**Texto**.

━━━━━━━━

O contraponto no IR sobre dividendos
É recorrente o discurso de que o Brasil é um dos poucos países que não tributa os dividendos e que isto gera distorções na distribuição da carga tributária, desonerando os mais ricos em detrimento dos mais pobres. É um tema na pauta de muitos presidenciáveis.
É uma meia verdade.
Em primeiro lugar, é fato que, com base na Lei nº 9.249, de 1995, os lucros ou dividendos calculados com base nos resultados apurados a partir do mês de janeiro de 1996, pagos ou creditados pelas pessoas jurídicas tributadas com base no lucro real, presumido ou arbitrado, deixaram de estar sujeitos à incidência do imposto de renda na fonte, tampouco integrando a base de cálculo do imposto de renda do beneficiário, pessoa física ou jurídica, domiciliado no país ou no exterior.
Também é verdade que muitos países desenvolvidos tributam os dividendos em alíquotas entre 10% e 25%, alguns com alíquotas adicionais, diferentemente do que ocorre no Brasil.
Todavia, a conclusão dos defensores desta aparente “distorção” não é tão simples quanto parece.
Isto porque não se pode deixar de levar em consideração que estes dividendos são o resultado do capital investido pelo acionista. Decorrem do lucro gerado na empresa em que investiu o seu capital. E este mesmo lucro, gerado a partir do investimento feito, também foi submetido à tributação nominal aproximada na empresa, no âmbito do lucro real, de 34%, somando-se as alíquotas de IR e de CSLL.
Logo, a análise deve contemplar a carga em toda a cadeia de tributação deste lucro, antes e depois da sua distribuição aos acionistas.

━━━━━━━━

**Dados para análise**.
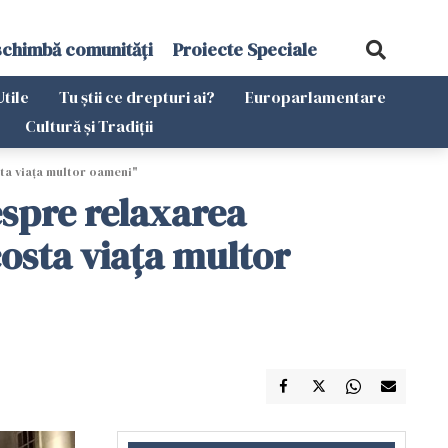
schimbă comunități
Proiecte Speciale
Utile
Tu știi ce drepturi ai?
Europarlamentare
Cultură și Tradiții
sta viaţa multor oameni"
espre relaxarea
costa viaţa multor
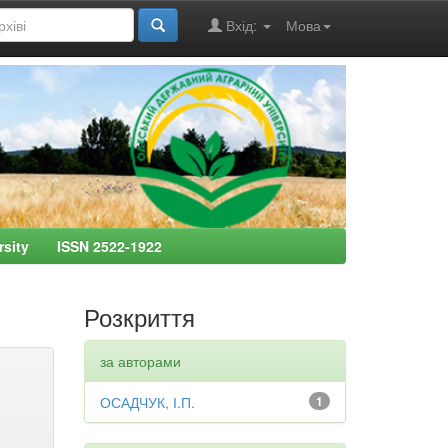
Вхід:
Мова
ersity ISSN 2522-1922
Розкриття
за авторами
ОСАДЧУК, І.П.
1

━━━━━━━━

**Tarefas a realizar**.
(1) Segundo o texto sobre a tributação de dividendos, qual é a tributação nominal aproximada do lucro na empresa, no âmbito do lucro real, somando-se as alíquotas de IR e de CSLL?
(2) Troque “Proiecte Speciale” por “Proiecte Noi” em todos os registros e reproduza as linhas deles sem nenhuma outra alteração, deixando as imagens de fora.

**Respostas em ordem**.
(1) Aproximadamente 34%.

(2)
schimbă comunități
Proiecte Noi
Utile
Tu știi ce drepturi ai?
Europarlamentare
Cultură și Tradiții
sta viaţa multor oameni"
espre relaxarea
costa viaţa multor
Вхід:
Мова
ersity ISSN 2522-1922
Розкриття
за авторами
ОСАДЧУК, І.П.
1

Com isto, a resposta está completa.